Chapter 16 Glycogen metabolism and Gluconeogenesis lecture

Chapter 16: Glycogen Metabolism and Gluconeogenesis

Glycogen Breakdown

  • Glycogen:

    • Storage form of glucose in animals, fungi, and bacteria.

    • Glycogen is a branched polymer that ensures a constant supply of glucose for the brain and red blood cells (RBCs).

    • Glucose mobilization in the liver involves:

      • Conversion pathway: Glycogen → Glucose-1-Phosphate (G1P) → Glucose-6-Phosphate → Glucose.

  • Enzyme Deficiencies:

    • McArdle’s disease: Caused by deficiencies in enzymes responsible for glycogen degradation.

  • Role of Liver and Kidney:

    • Glucose-6-Phosphate (G6P) is converted to glucose in the liver and kidney, then released into the bloodstream.

Overview of Glucose Metabolism

  • Pathways:

    • Glycogen Breakdown

    • Glycogen Synthesis

    • Pentose Phosphate Pathway:

      • Produces ribose-5-phosphate, critical for nucleic acid synthesis.

    • Glycolysis: Breakdown of glucose.

    • Gluconeogenesis: Formation of glucose from non-carbohydrate sources.

    • Products and precursors include Pyruvate, Amino Acids, Lactate, and Acetyl-CoA, leading into the Citric Acid Cycle.

Structure of Glycogen

  • Glycogen consists of:

    • Branching: a(1→6) linkages create a branched structure for efficient energy release.

    • Nonreducing and Reducing Ends: The structure allows rapid release of glucose from many ends.

Glycogenolysis (Glycogen Breakdown)

  • Process involves several enzymes:

    • Glycogen phosphorylase: Converts glycogen to G1P.

    • Glycogen debranching enzyme: Specifically targets a(1→6) linkages to facilitate breakdown.

    • Phosphoglucomutase: Converts G1P to G6P.

Glycogen Debranching Enzyme

  • Function and Mechanism:

    • Phosphorolysis: Cuts glycogen branches, producing G1P.

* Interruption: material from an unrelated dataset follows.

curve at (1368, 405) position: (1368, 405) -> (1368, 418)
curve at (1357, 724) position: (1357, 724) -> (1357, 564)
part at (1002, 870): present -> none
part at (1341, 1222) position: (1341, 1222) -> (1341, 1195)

    • Glucosyltransferase: Moves trisaccharides to allow further breakdown.

    • Contains separate active sites for transferase and glucosidase activities.

Glycogen Synthesis

  • Glycogen Synthesis Process:

    • Begins with the conversion of glucose to glucose-6-phosphate, then into UDP-glucose, finally forming glycogen.

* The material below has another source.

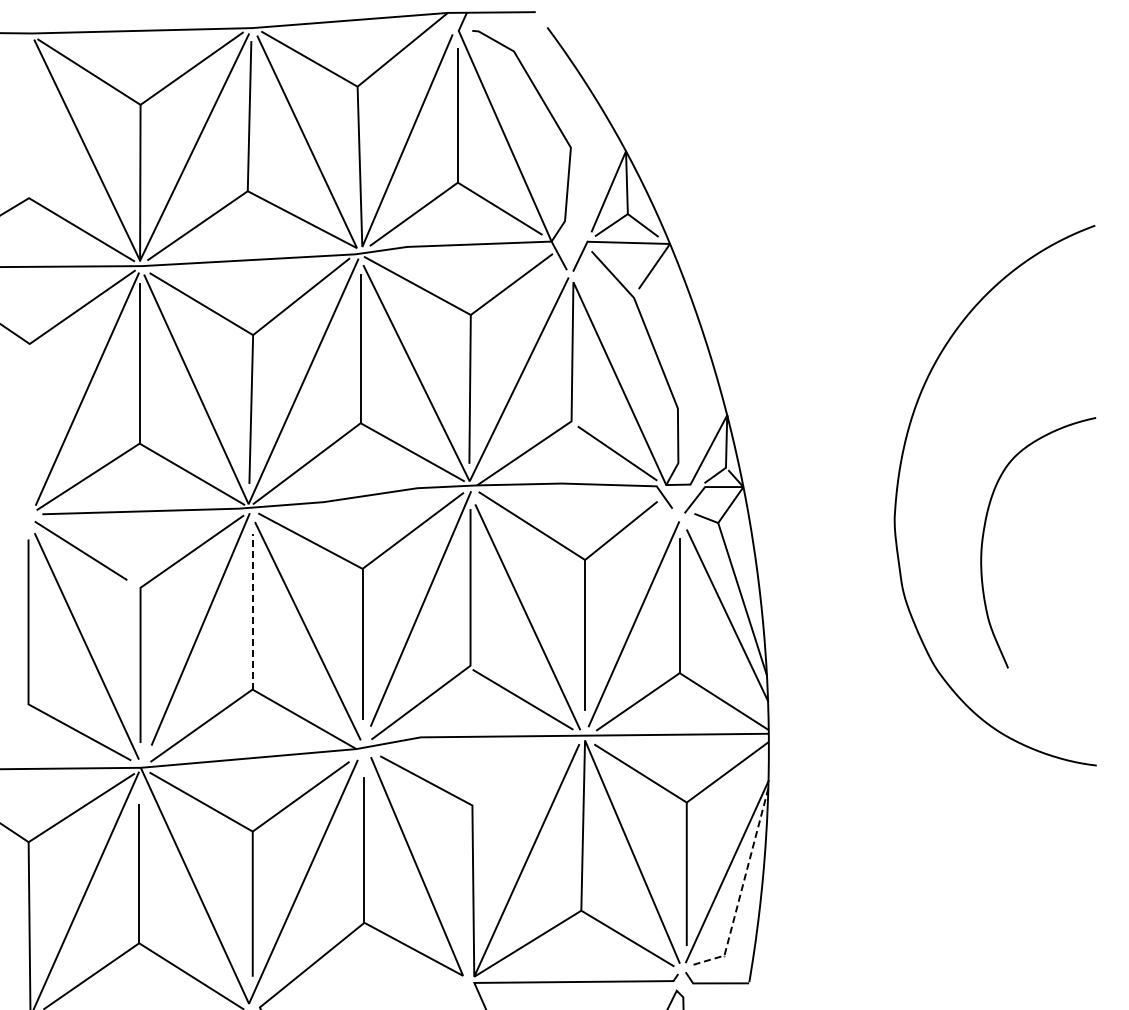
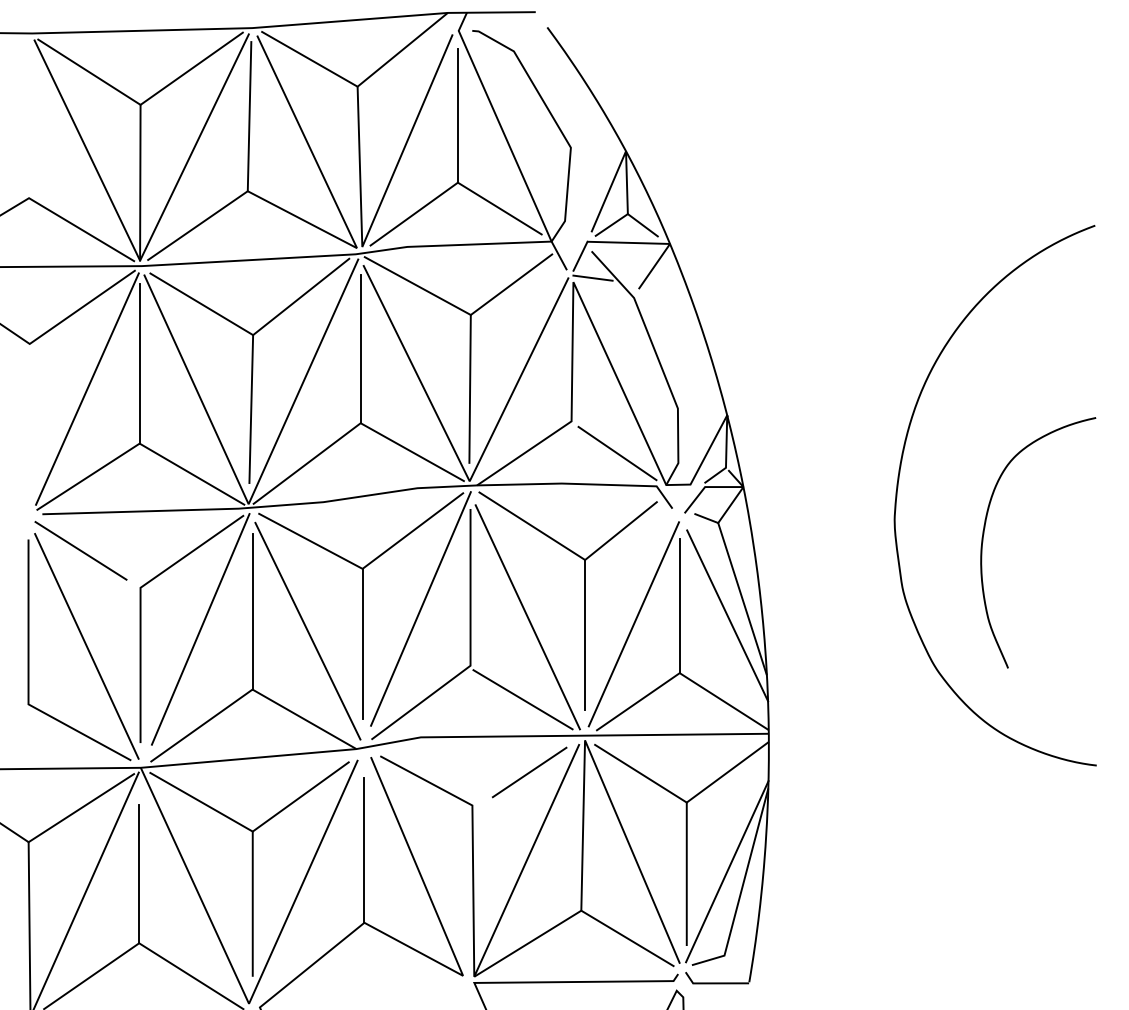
line at (592, 277): none -> present
line at (252, 611): dashed -> solid
line at (529, 772): none -> present
line at (741, 889): dashed -> solid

    • Glycogenin acts as a primer for glycogen synthesis.

Control of Glycogen Metabolism

  • Regulation via hormonal control (insulin, glucagon, epinephrine) and allosteric interactions.

  • Opposing pathways: Synthesis is regulated to balance degradation, ensuring energy homeostasis.

Allosteric Control

  • Key effectors include ATP, G6P, and AMP, which toggle enzyme activity based on cellular energy status.

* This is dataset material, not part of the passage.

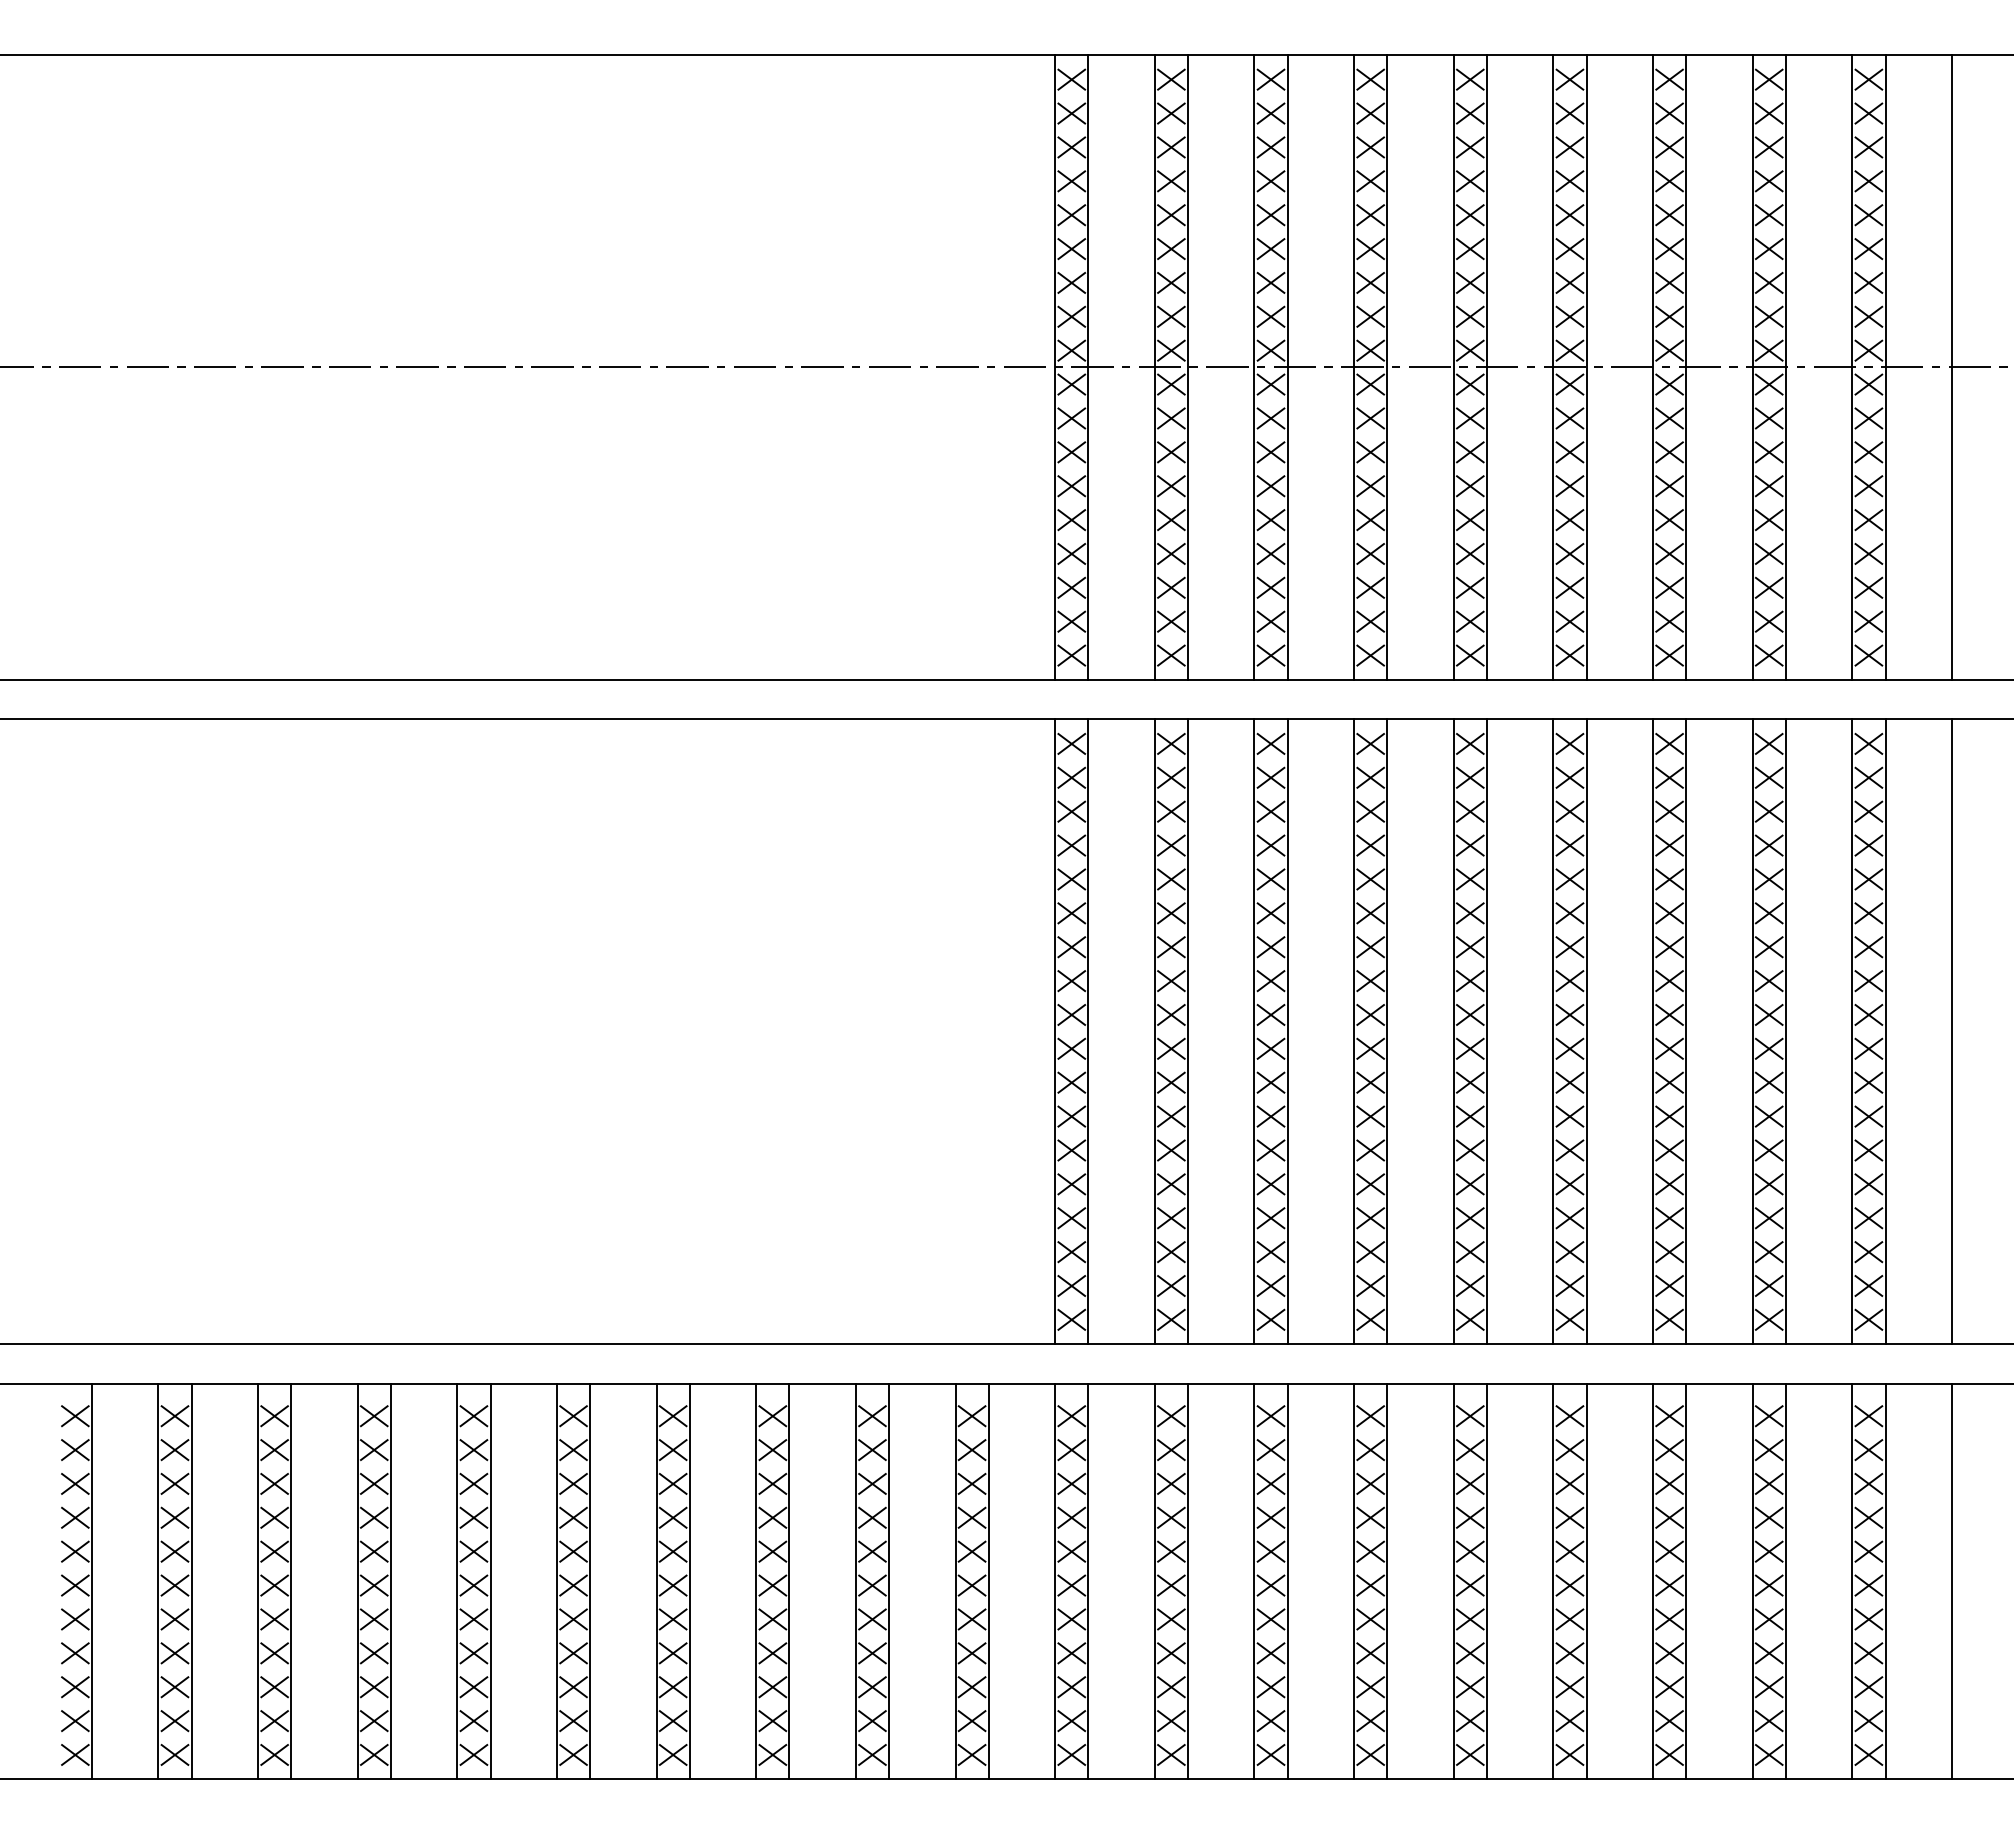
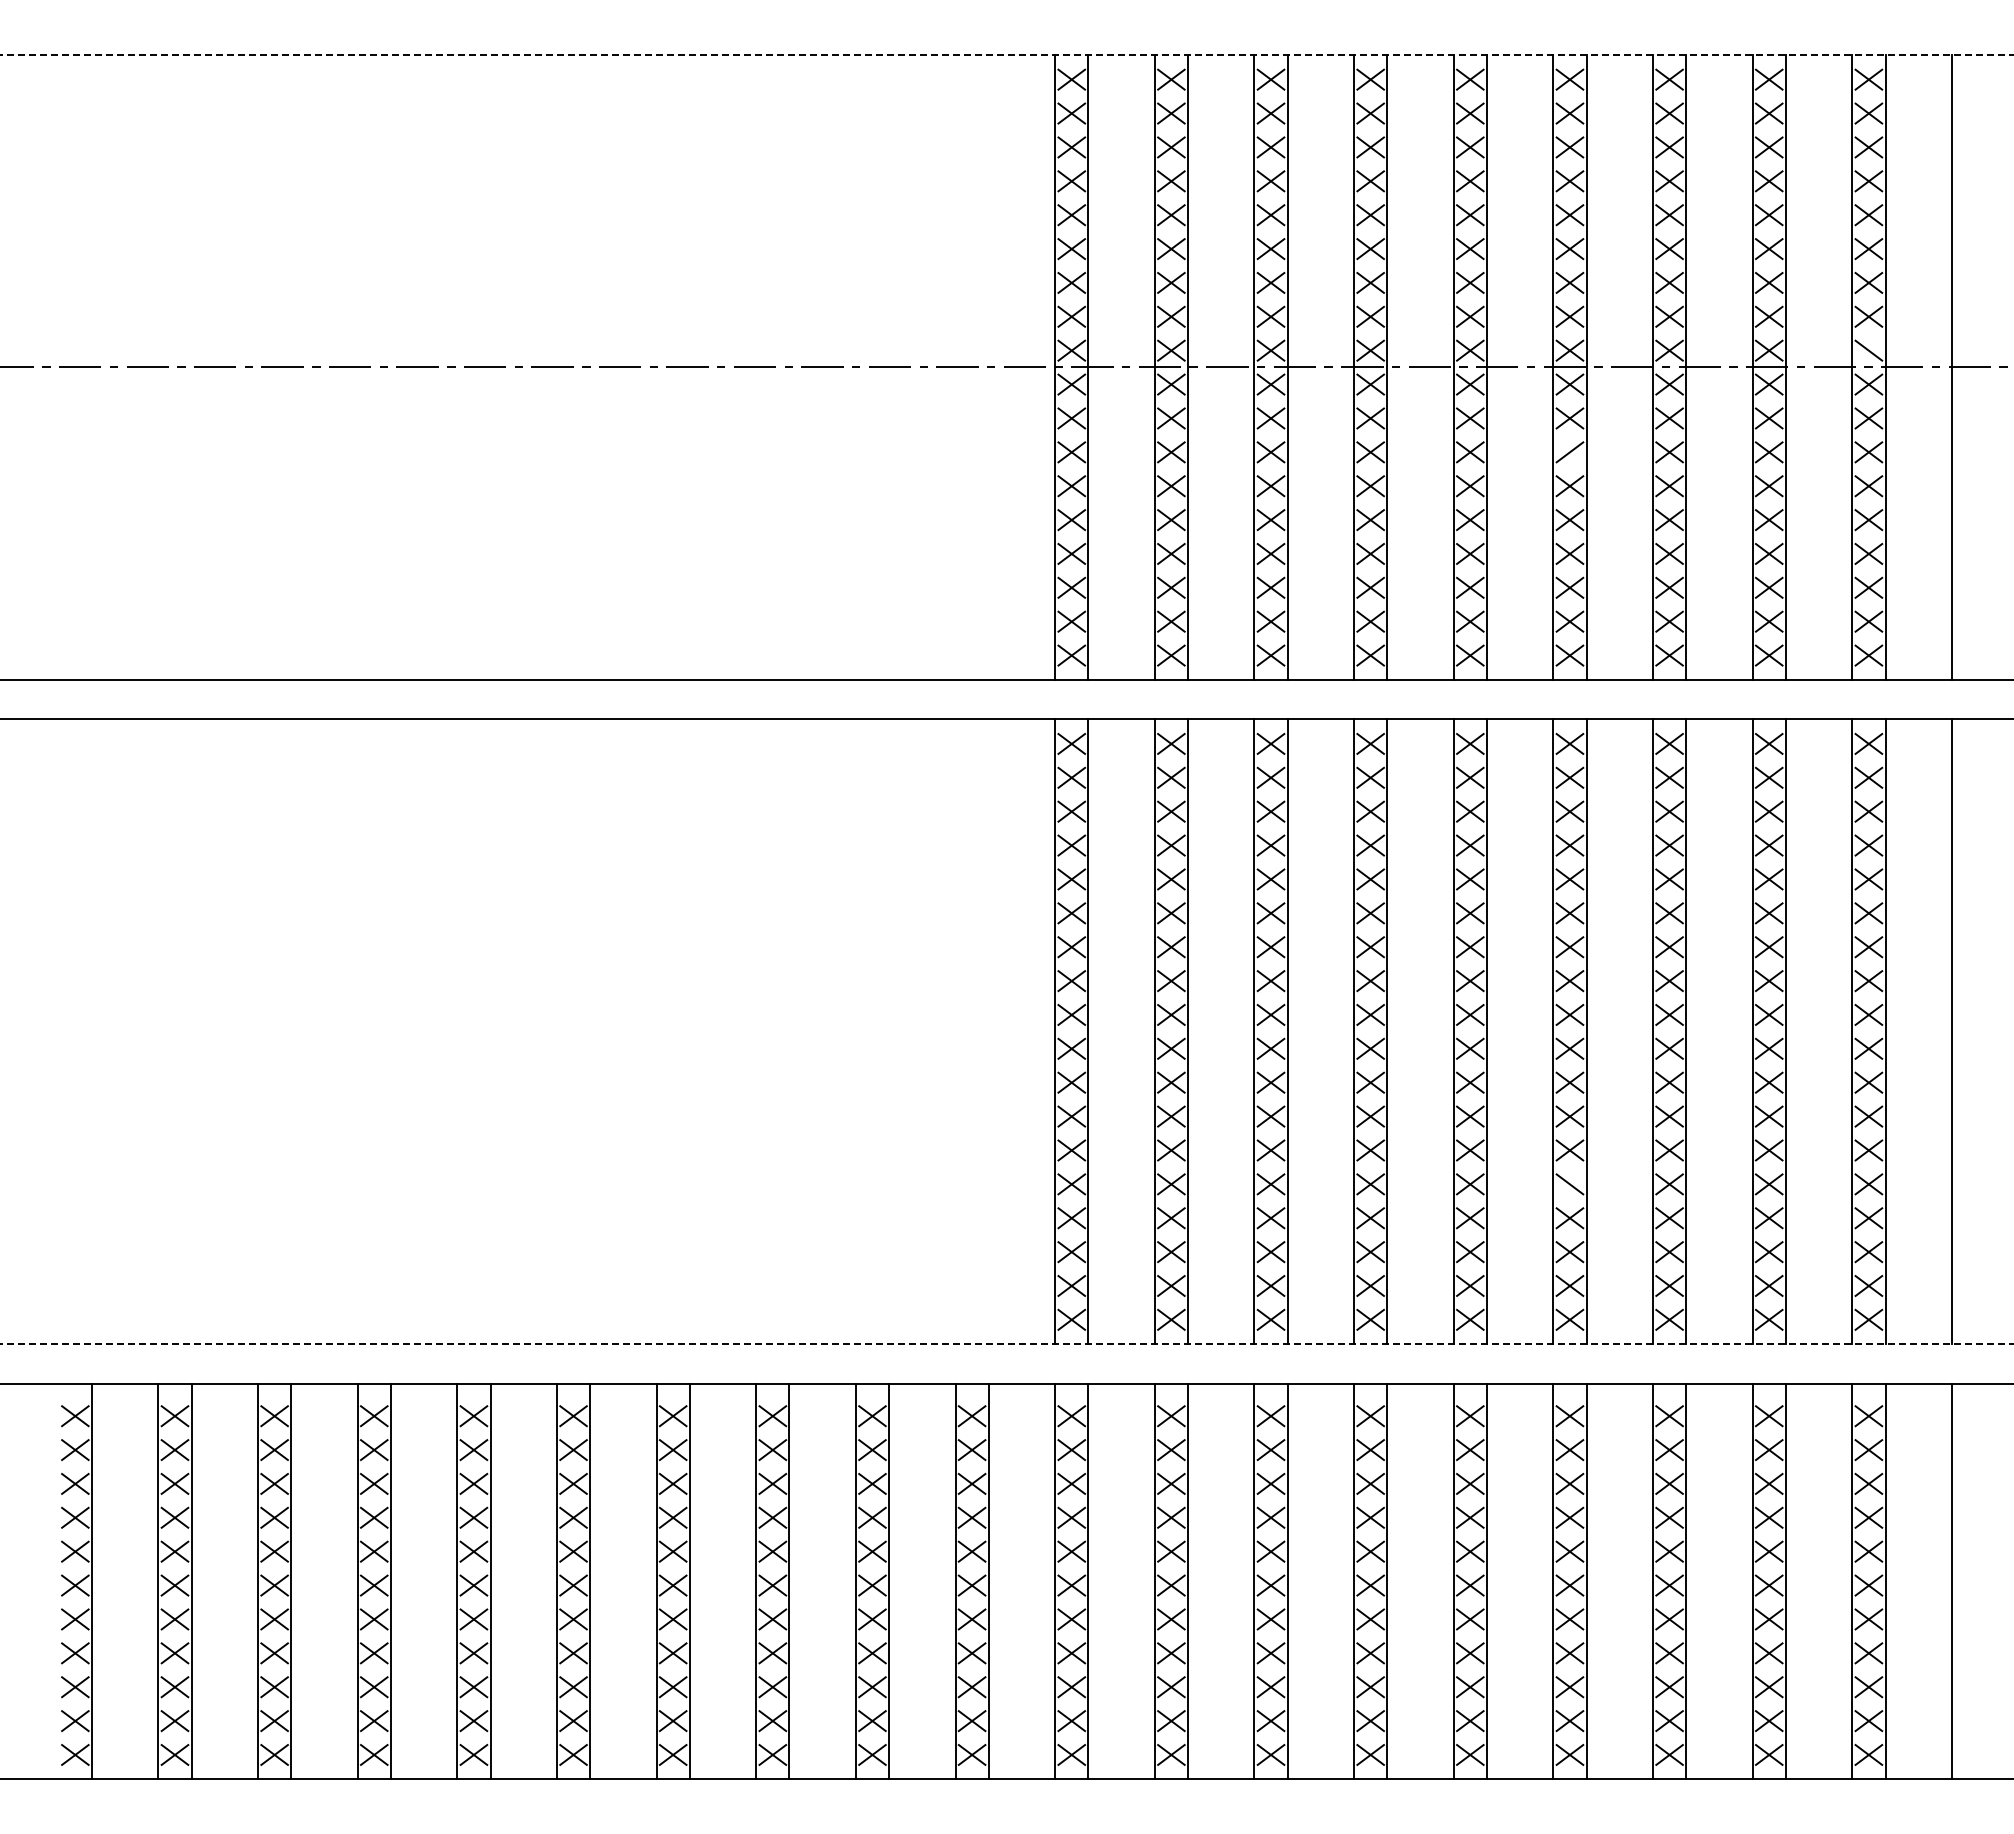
line at (1007, 55): solid -> dashed
line at (1868, 350): present -> none
line at (1569, 452): present -> none
line at (1569, 1184): present -> none
line at (1007, 1343): solid -> dashed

  • Glycogen phosphorylase is activated by AMP and inhibited by ATP and G6P.

  • Glycogen synthase is activated by G6P.

Enzymatic Regulation Cascade

  • Glycogen Phosphorylase Activation:

    • Involves phosphorylase kinase (phosphorylates), protein kinase A (PKA), and dephosphorylation by protein phosphatase 1 (PP1).

Hormonal Control of Glycogen Metabolism

  • Key hormones include:

    • Insulin: Promotes glycogen synthesis.

    • Glucagon and Epinephrine: Stimulate glycogen degradation.

  • Mechanisms involve cAMP as a second messenger affecting enzyme phosphorylation.

Gluconeogenesis

  • Synthesis of glucose from non-carbohydrate precursors mainly in the liver.

  • Key substrates: lactate, pyruvate, and amino acids; metabolic bypass of certain glycolytic enzymes.

  • Regulation: Gossip with glycolysis, ensuring opposite processes are tightly controlled.

Importance of Precursors

  • Non-carbohydrate precursors must convert to oxaloacetate; fatty acids don’t convert into glucose in animals (yield acetyl-CoA).

Pyruvate Conversion to PEP

  • Critical steps:

    1. Pyruvate carboxylase.

    2. PEP carboxykinase (PEPCK); both critical in gluconeogenesis.

Other Carbohydrate Biosynthetic Pathways

  • Glycosidic bond formation and protein modification through glycosylation processes.

  • Lactose synthesis involves UDP-linked sugars.

  • Various nucleotide sugar donors are utilized in mammalian and plant carbohydrate synthesis.